#### Recorded data:
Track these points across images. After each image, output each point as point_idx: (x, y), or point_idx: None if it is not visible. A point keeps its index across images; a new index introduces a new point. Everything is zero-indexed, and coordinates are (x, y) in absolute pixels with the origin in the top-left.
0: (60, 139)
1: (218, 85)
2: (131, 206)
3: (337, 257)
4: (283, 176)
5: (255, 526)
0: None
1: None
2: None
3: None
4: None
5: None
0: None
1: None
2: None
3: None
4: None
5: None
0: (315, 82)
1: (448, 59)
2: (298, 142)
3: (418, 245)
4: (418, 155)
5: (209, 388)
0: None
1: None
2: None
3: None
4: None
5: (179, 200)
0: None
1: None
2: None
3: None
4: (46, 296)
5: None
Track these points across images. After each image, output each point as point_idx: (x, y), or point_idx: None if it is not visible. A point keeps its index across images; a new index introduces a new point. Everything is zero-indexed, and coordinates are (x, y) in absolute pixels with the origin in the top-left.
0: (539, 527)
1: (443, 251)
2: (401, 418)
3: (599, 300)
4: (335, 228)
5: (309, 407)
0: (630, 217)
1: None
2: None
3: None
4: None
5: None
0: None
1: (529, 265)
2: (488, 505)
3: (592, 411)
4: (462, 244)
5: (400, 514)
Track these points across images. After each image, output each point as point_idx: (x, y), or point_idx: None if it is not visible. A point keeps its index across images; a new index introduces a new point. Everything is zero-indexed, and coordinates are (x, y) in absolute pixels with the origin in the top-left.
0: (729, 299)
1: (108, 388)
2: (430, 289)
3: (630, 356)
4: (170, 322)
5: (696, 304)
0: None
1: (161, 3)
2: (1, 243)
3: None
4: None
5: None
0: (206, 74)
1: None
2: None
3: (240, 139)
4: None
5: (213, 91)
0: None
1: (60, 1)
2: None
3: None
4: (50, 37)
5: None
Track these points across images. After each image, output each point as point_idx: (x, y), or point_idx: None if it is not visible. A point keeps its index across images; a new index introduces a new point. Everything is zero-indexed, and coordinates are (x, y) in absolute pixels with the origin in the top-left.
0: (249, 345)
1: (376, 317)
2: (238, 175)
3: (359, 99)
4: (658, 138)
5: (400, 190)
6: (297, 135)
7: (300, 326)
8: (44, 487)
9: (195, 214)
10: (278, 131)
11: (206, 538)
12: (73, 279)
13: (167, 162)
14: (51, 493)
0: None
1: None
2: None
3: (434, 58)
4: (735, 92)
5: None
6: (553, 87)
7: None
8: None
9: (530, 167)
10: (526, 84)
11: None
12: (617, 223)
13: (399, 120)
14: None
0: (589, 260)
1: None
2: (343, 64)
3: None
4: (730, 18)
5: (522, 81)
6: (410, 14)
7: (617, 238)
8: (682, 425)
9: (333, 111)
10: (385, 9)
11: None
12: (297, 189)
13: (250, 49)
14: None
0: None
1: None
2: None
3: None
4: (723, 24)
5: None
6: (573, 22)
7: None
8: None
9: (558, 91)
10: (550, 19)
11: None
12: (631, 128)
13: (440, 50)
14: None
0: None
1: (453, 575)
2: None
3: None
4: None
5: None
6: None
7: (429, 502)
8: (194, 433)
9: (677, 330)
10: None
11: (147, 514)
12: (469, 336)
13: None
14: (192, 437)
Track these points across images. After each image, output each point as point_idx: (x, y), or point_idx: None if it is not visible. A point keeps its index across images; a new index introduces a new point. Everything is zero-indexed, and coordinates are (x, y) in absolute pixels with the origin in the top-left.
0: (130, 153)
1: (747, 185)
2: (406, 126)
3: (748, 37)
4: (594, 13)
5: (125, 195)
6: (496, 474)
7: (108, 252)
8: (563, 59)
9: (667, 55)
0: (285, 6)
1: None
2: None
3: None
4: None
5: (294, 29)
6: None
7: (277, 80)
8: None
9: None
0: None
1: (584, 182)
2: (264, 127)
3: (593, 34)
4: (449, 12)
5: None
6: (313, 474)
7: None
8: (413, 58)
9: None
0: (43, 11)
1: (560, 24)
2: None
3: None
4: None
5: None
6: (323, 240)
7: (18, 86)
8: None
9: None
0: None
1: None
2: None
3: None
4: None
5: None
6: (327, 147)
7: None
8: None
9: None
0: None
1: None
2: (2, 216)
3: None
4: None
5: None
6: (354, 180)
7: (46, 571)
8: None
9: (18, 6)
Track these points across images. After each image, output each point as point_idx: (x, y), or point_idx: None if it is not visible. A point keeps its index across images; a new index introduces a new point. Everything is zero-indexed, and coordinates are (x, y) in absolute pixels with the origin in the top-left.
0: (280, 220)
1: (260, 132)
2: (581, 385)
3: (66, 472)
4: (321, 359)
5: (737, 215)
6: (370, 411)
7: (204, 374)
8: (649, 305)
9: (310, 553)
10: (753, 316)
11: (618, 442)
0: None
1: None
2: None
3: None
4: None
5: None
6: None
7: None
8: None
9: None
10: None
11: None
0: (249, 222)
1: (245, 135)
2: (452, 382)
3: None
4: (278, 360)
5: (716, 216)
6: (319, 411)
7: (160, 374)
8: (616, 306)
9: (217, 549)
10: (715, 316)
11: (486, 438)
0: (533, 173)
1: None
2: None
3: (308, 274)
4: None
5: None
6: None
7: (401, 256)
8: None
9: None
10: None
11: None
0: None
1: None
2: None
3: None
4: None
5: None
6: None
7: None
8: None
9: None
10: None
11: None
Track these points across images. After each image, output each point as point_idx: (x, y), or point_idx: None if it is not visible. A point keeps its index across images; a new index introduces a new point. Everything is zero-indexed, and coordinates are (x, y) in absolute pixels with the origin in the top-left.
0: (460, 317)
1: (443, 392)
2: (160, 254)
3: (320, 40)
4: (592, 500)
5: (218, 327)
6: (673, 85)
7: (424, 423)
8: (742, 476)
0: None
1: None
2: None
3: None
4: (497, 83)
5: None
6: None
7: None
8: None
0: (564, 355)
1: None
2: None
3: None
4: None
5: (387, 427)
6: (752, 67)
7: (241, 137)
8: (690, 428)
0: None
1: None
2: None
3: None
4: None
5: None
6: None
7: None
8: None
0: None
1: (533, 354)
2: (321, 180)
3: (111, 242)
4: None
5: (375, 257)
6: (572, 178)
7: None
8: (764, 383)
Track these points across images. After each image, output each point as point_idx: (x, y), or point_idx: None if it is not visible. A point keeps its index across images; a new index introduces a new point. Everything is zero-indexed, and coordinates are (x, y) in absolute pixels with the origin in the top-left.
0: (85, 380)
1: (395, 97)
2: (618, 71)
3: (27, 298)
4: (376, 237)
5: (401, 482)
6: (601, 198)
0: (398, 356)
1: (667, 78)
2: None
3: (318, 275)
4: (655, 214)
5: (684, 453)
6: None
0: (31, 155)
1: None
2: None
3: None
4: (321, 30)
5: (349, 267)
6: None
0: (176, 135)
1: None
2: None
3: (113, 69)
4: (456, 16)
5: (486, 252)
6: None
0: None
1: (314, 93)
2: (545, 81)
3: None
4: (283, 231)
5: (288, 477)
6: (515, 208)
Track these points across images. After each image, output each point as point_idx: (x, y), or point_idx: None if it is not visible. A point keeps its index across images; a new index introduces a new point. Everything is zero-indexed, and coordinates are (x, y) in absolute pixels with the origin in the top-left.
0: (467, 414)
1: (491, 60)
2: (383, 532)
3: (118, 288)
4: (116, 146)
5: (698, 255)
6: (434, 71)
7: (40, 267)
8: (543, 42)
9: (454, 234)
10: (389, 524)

#### Written request:
Recast all of the data above as a Markdown table with the columns Row and Line. Put each non-blank line in its own row, numbered in order.

#### Written reply:
| Row | Line |
|---|---|
| 1 | Track these points across images. After each image, output each point as point_idx: (x, y), or point_idx: None if it is not visible. A point keeps its index across images; a new index introduces a new point. Everything is zero-indexed, and coordinates are (x, y) in absolute pixels with the origin in the top-left. |
| 2 | 0: (60, 139) |
| 3 | 1: (218, 85) |
| 4 | 2: (131, 206) |
| 5 | 3: (337, 257) |
| 6 | 4: (283, 176) |
| 7 | 5: (255, 526) |
| 8 | 0: None |
| 9 | 1: None |
| 10 | 2: None |
| 11 | 3: None |
| 12 | 4: None |
| 13 | 5: None |
| 14 | 0: None |
| 15 | 1: None |
| 16 | 2: None |
| 17 | 3: None |
| 18 | 4: None |
| 19 | 5: None |
| 20 | 0: (315, 82) |
| 21 | 1: (448, 59) |
| 22 | 2: (298, 142) |
| 23 | 3: (418, 245) |
| 24 | 4: (418, 155) |
| 25 | 5: (209, 388) |
| 26 | 0: None |
| 27 | 1: None |
| 28 | 2: None |
| 29 | 3: None |
| 30 | 4: None |
| 31 | 5: (179, 200) |
| 32 | 0: None |
| 33 | 1: None |
| 34 | 2: None |
| 35 | 3: None |
| 36 | 4: (46, 296) |
| 37 | 5: None |
| 38 | Track these points across images. After each image, output each point as point_idx: (x, y), or point_idx: None if it is not visible. A point keeps its index across images; a new index introduces a new point. Everything is zero-indexed, and coordinates are (x, y) in absolute pixels with the origin in the top-left. |
| 39 | 0: (539, 527) |
| 40 | 1: (443, 251) |
| 41 | 2: (401, 418) |
| 42 | 3: (599, 300) |
| 43 | 4: (335, 228) |
| 44 | 5: (309, 407) |
| 45 | 0: (630, 217) |
| 46 | 1: None |
| 47 | 2: None |
| 48 | 3: None |
| 49 | 4: None |
| 50 | 5: None |
| 51 | 0: None |
| 52 | 1: (529, 265) |
| 53 | 2: (488, 505) |
| 54 | 3: (592, 411) |
| 55 | 4: (462, 244) |
| 56 | 5: (400, 514) |
| 57 | Track these points across images. After each image, output each point as point_idx: (x, y), or point_idx: None if it is not visible. A point keeps its index across images; a new index introduces a new point. Everything is zero-indexed, and coordinates are (x, y) in absolute pixels with the origin in the top-left. |
| 58 | 0: (729, 299) |
| 59 | 1: (108, 388) |
| 60 | 2: (430, 289) |
| 61 | 3: (630, 356) |
| 62 | 4: (170, 322) |
| 63 | 5: (696, 304) |
| 64 | 0: None |
| 65 | 1: (161, 3) |
| 66 | 2: (1, 243) |
| 67 | 3: None |
| 68 | 4: None |
| 69 | 5: None |
| 70 | 0: (206, 74) |
| 71 | 1: None |
| 72 | 2: None |
| 73 | 3: (240, 139) |
| 74 | 4: None |
| 75 | 5: (213, 91) |
| 76 | 0: None |
| 77 | 1: (60, 1) |
| 78 | 2: None |
| 79 | 3: None |
| 80 | 4: (50, 37) |
| 81 | 5: None |
| 82 | Track these points across images. After each image, output each point as point_idx: (x, y), or point_idx: None if it is not visible. A point keeps its index across images; a new index introduces a new point. Everything is zero-indexed, and coordinates are (x, y) in absolute pixels with the origin in the top-left. |
| 83 | 0: (249, 345) |
| 84 | 1: (376, 317) |
| 85 | 2: (238, 175) |
| 86 | 3: (359, 99) |
| 87 | 4: (658, 138) |
| 88 | 5: (400, 190) |
| 89 | 6: (297, 135) |
| 90 | 7: (300, 326) |
| 91 | 8: (44, 487) |
| 92 | 9: (195, 214) |
| 93 | 10: (278, 131) |
| 94 | 11: (206, 538) |
| 95 | 12: (73, 279) |
| 96 | 13: (167, 162) |
| 97 | 14: (51, 493) |
| 98 | 0: None |
| 99 | 1: None |
| 100 | 2: None |
| 101 | 3: (434, 58) |
| 102 | 4: (735, 92) |
| 103 | 5: None |
| 104 | 6: (553, 87) |
| 105 | 7: None |
| 106 | 8: None |
| 107 | 9: (530, 167) |
| 108 | 10: (526, 84) |
| 109 | 11: None |
| 110 | 12: (617, 223) |
| 111 | 13: (399, 120) |
| 112 | 14: None |
| 113 | 0: (589, 260) |
| 114 | 1: None |
| 115 | 2: (343, 64) |
| 116 | 3: None |
| 117 | 4: (730, 18) |
| 118 | 5: (522, 81) |
| 119 | 6: (410, 14) |
| 120 | 7: (617, 238) |
| 121 | 8: (682, 425) |
| 122 | 9: (333, 111) |
| 123 | 10: (385, 9) |
| 124 | 11: None |
| 125 | 12: (297, 189) |
| 126 | 13: (250, 49) |
| 127 | 14: None |
| 128 | 0: None |
| 129 | 1: None |
| 130 | 2: None |
| 131 | 3: None |
| 132 | 4: (723, 24) |
| 133 | 5: None |
| 134 | 6: (573, 22) |
| 135 | 7: None |
| 136 | 8: None |
| 137 | 9: (558, 91) |
| 138 | 10: (550, 19) |
| 139 | 11: None |
| 140 | 12: (631, 128) |
| 141 | 13: (440, 50) |
| 142 | 14: None |
| 143 | 0: None |
| 144 | 1: (453, 575) |
| 145 | 2: None |
| 146 | 3: None |
| 147 | 4: None |
| 148 | 5: None |
| 149 | 6: None |
| 150 | 7: (429, 502) |
| 151 | 8: (194, 433) |
| 152 | 9: (677, 330) |
| 153 | 10: None |
| 154 | 11: (147, 514) |
| 155 | 12: (469, 336) |
| 156 | 13: None |
| 157 | 14: (192, 437) |
| 158 | Track these points across images. After each image, output each point as point_idx: (x, y), or point_idx: None if it is not visible. A point keeps its index across images; a new index introduces a new point. Everything is zero-indexed, and coordinates are (x, y) in absolute pixels with the origin in the top-left. |
| 159 | 0: (130, 153) |
| 160 | 1: (747, 185) |
| 161 | 2: (406, 126) |
| 162 | 3: (748, 37) |
| 163 | 4: (594, 13) |
| 164 | 5: (125, 195) |
| 165 | 6: (496, 474) |
| 166 | 7: (108, 252) |
| 167 | 8: (563, 59) |
| 168 | 9: (667, 55) |
| 169 | 0: (285, 6) |
| 170 | 1: None |
| 171 | 2: None |
| 172 | 3: None |
| 173 | 4: None |
| 174 | 5: (294, 29) |
| 175 | 6: None |
| 176 | 7: (277, 80) |
| 177 | 8: None |
| 178 | 9: None |
| 179 | 0: None |
| 180 | 1: (584, 182) |
| 181 | 2: (264, 127) |
| 182 | 3: (593, 34) |
| 183 | 4: (449, 12) |
| 184 | 5: None |
| 185 | 6: (313, 474) |
| 186 | 7: None |
| 187 | 8: (413, 58) |
| 188 | 9: None |
| 189 | 0: (43, 11) |
| 190 | 1: (560, 24) |
| 191 | 2: None |
| 192 | 3: None |
| 193 | 4: None |
| 194 | 5: None |
| 195 | 6: (323, 240) |
| 196 | 7: (18, 86) |
| 197 | 8: None |
| 198 | 9: None |
| 199 | 0: None |
| 200 | 1: None |
| 201 | 2: None |
| 202 | 3: None |
| 203 | 4: None |
| 204 | 5: None |
| 205 | 6: (327, 147) |
| 206 | 7: None |
| 207 | 8: None |
| 208 | 9: None |
| 209 | 0: None |
| 210 | 1: None |
| 211 | 2: (2, 216) |
| 212 | 3: None |
| 213 | 4: None |
| 214 | 5: None |
| 215 | 6: (354, 180) |
| 216 | 7: (46, 571) |
| 217 | 8: None |
| 218 | 9: (18, 6) |
| 219 | Track these points across images. After each image, output each point as point_idx: (x, y), or point_idx: None if it is not visible. A point keeps its index across images; a new index introduces a new point. Everything is zero-indexed, and coordinates are (x, y) in absolute pixels with the origin in the top-left. |
| 220 | 0: (280, 220) |
| 221 | 1: (260, 132) |
| 222 | 2: (581, 385) |
| 223 | 3: (66, 472) |
| 224 | 4: (321, 359) |
| 225 | 5: (737, 215) |
| 226 | 6: (370, 411) |
| 227 | 7: (204, 374) |
| 228 | 8: (649, 305) |
| 229 | 9: (310, 553) |
| 230 | 10: (753, 316) |
| 231 | 11: (618, 442) |
| 232 | 0: None |
| 233 | 1: None |
| 234 | 2: None |
| 235 | 3: None |
| 236 | 4: None |
| 237 | 5: None |
| 238 | 6: None |
| 239 | 7: None |
| 240 | 8: None |
| 241 | 9: None |
| 242 | 10: None |
| 243 | 11: None |
| 244 | 0: (249, 222) |
| 245 | 1: (245, 135) |
| 246 | 2: (452, 382) |
| 247 | 3: None |
| 248 | 4: (278, 360) |
| 249 | 5: (716, 216) |
| 250 | 6: (319, 411) |
| 251 | 7: (160, 374) |
| 252 | 8: (616, 306) |
| 253 | 9: (217, 549) |
| 254 | 10: (715, 316) |
| 255 | 11: (486, 438) |
| 256 | 0: (533, 173) |
| 257 | 1: None |
| 258 | 2: None |
| 259 | 3: (308, 274) |
| 260 | 4: None |
| 261 | 5: None |
| 262 | 6: None |
| 263 | 7: (401, 256) |
| 264 | 8: None |
| 265 | 9: None |
| 266 | 10: None |
| 267 | 11: None |
| 268 | 0: None |
| 269 | 1: None |
| 270 | 2: None |
| 271 | 3: None |
| 272 | 4: None |
| 273 | 5: None |
| 274 | 6: None |
| 275 | 7: None |
| 276 | 8: None |
| 277 | 9: None |
| 278 | 10: None |
| 279 | 11: None |
| 280 | Track these points across images. After each image, output each point as point_idx: (x, y), or point_idx: None if it is not visible. A point keeps its index across images; a new index introduces a new point. Everything is zero-indexed, and coordinates are (x, y) in absolute pixels with the origin in the top-left. |
| 281 | 0: (460, 317) |
| 282 | 1: (443, 392) |
| 283 | 2: (160, 254) |
| 284 | 3: (320, 40) |
| 285 | 4: (592, 500) |
| 286 | 5: (218, 327) |
| 287 | 6: (673, 85) |
| 288 | 7: (424, 423) |
| 289 | 8: (742, 476) |
| 290 | 0: None |
| 291 | 1: None |
| 292 | 2: None |
| 293 | 3: None |
| 294 | 4: (497, 83) |
| 295 | 5: None |
| 296 | 6: None |
| 297 | 7: None |
| 298 | 8: None |
| 299 | 0: (564, 355) |
| 300 | 1: None |
| 301 | 2: None |
| 302 | 3: None |
| 303 | 4: None |
| 304 | 5: (387, 427) |
| 305 | 6: (752, 67) |
| 306 | 7: (241, 137) |
| 307 | 8: (690, 428) |
| 308 | 0: None |
| 309 | 1: None |
| 310 | 2: None |
| 311 | 3: None |
| 312 | 4: None |
| 313 | 5: None |
| 314 | 6: None |
| 315 | 7: None |
| 316 | 8: None |
| 317 | 0: None |
| 318 | 1: (533, 354) |
| 319 | 2: (321, 180) |
| 320 | 3: (111, 242) |
| 321 | 4: None |
| 322 | 5: (375, 257) |
| 323 | 6: (572, 178) |
| 324 | 7: None |
| 325 | 8: (764, 383) |
| 326 | Track these points across images. After each image, output each point as point_idx: (x, y), or point_idx: None if it is not visible. A point keeps its index across images; a new index introduces a new point. Everything is zero-indexed, and coordinates are (x, y) in absolute pixels with the origin in the top-left. |
| 327 | 0: (85, 380) |
| 328 | 1: (395, 97) |
| 329 | 2: (618, 71) |
| 330 | 3: (27, 298) |
| 331 | 4: (376, 237) |
| 332 | 5: (401, 482) |
| 333 | 6: (601, 198) |
| 334 | 0: (398, 356) |
| 335 | 1: (667, 78) |
| 336 | 2: None |
| 337 | 3: (318, 275) |
| 338 | 4: (655, 214) |
| 339 | 5: (684, 453) |
| 340 | 6: None |
| 341 | 0: (31, 155) |
| 342 | 1: None |
| 343 | 2: None |
| 344 | 3: None |
| 345 | 4: (321, 30) |
| 346 | 5: (349, 267) |
| 347 | 6: None |
| 348 | 0: (176, 135) |
| 349 | 1: None |
| 350 | 2: None |
| 351 | 3: (113, 69) |
| 352 | 4: (456, 16) |
| 353 | 5: (486, 252) |
| 354 | 6: None |
| 355 | 0: None |
| 356 | 1: (314, 93) |
| 357 | 2: (545, 81) |
| 358 | 3: None |
| 359 | 4: (283, 231) |
| 360 | 5: (288, 477) |
| 361 | 6: (515, 208) |
| 362 | Track these points across images. After each image, output each point as point_idx: (x, y), or point_idx: None if it is not visible. A point keeps its index across images; a new index introduces a new point. Everything is zero-indexed, and coordinates are (x, y) in absolute pixels with the origin in the top-left. |
| 363 | 0: (467, 414) |
| 364 | 1: (491, 60) |
| 365 | 2: (383, 532) |
| 366 | 3: (118, 288) |
| 367 | 4: (116, 146) |
| 368 | 5: (698, 255) |
| 369 | 6: (434, 71) |
| 370 | 7: (40, 267) |
| 371 | 8: (543, 42) |
| 372 | 9: (454, 234) |
| 373 | 10: (389, 524) |